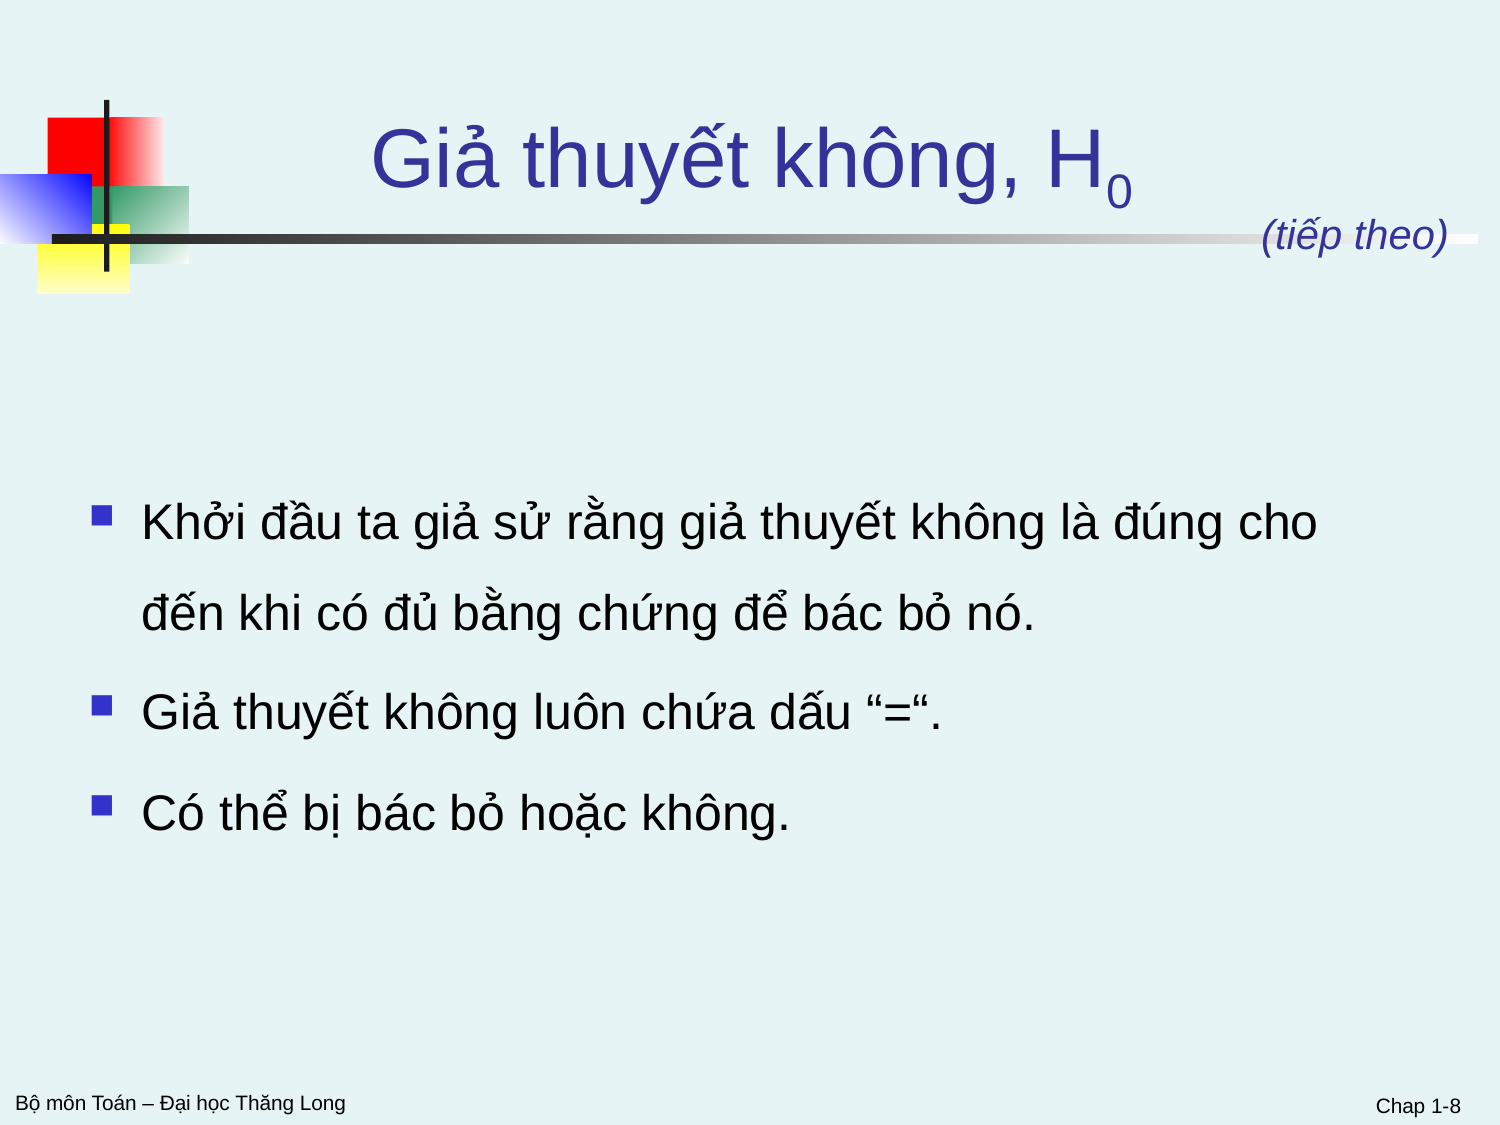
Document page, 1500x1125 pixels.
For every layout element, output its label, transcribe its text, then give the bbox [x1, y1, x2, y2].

title Giả thuyết không, H0 [112, 87, 1392, 226]
text_box (tiếp theo) [1246, 200, 1465, 266]
footer Bộ môn Toán – Đại học Thăng Long [0, 1082, 725, 1125]
slide_number Chap 1-8 [1124, 1071, 1476, 1125]
list Khởi đầu ta giả sử rằng giả thuyết không là đúng cho đến khi có đủ bằng chứng để bác bỏ nó. Giả thuyết không luôn chứa dấu “=“. Có thể bị bác bỏ hoặc không. [74, 312, 1401, 988]
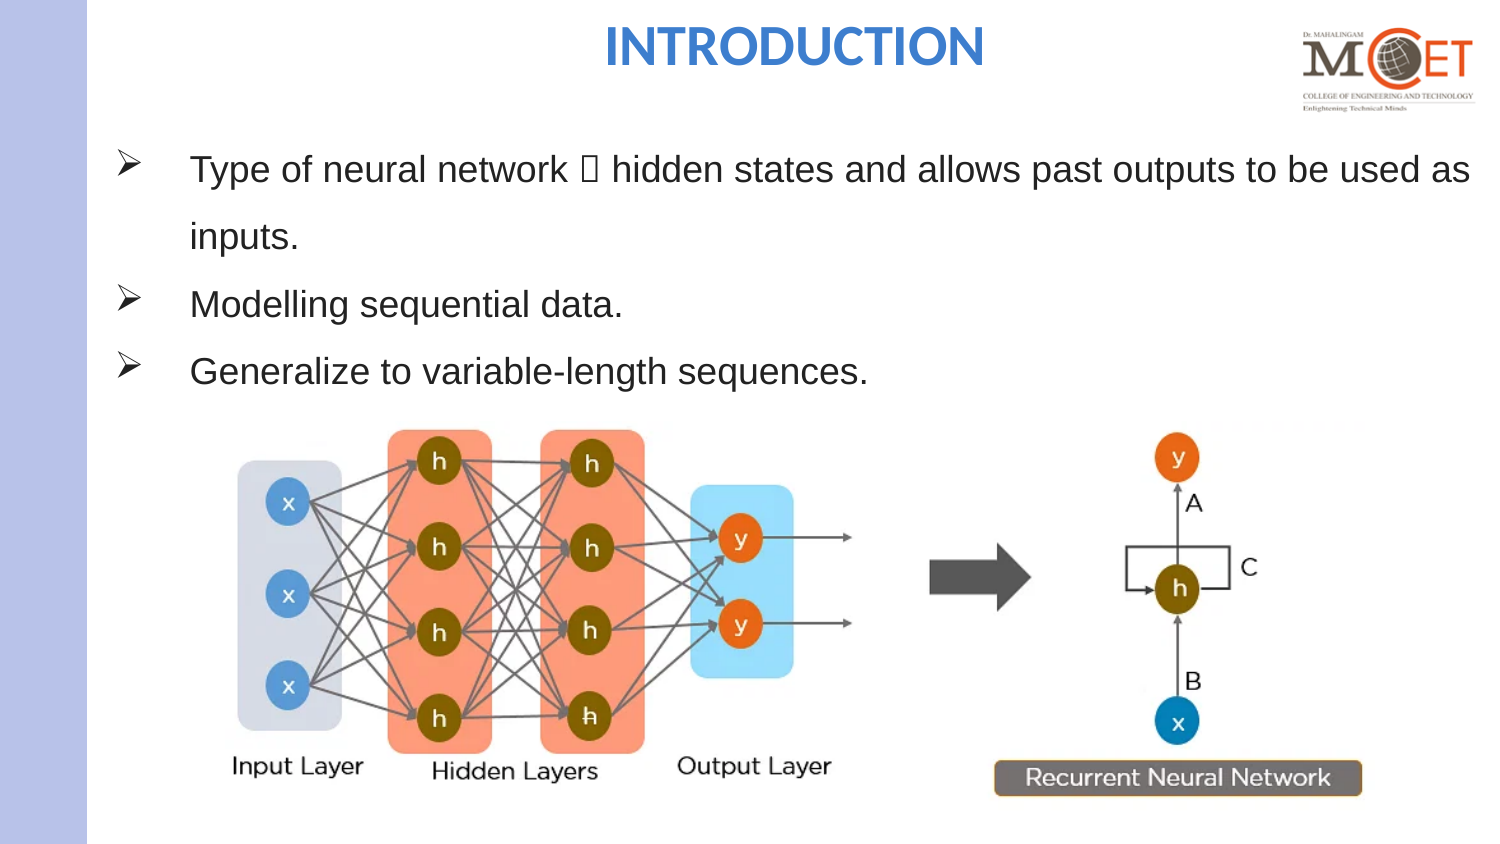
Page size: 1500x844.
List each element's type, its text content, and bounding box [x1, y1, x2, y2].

## Directions for this task
Retype, exactly and only, the lines running from the one with "Page size: 1500x844." through the final line of the listing above.

## Task answer
Page size: 1500x844.
List each element's type, its text content, and bounding box [x1, y1, x2, y2].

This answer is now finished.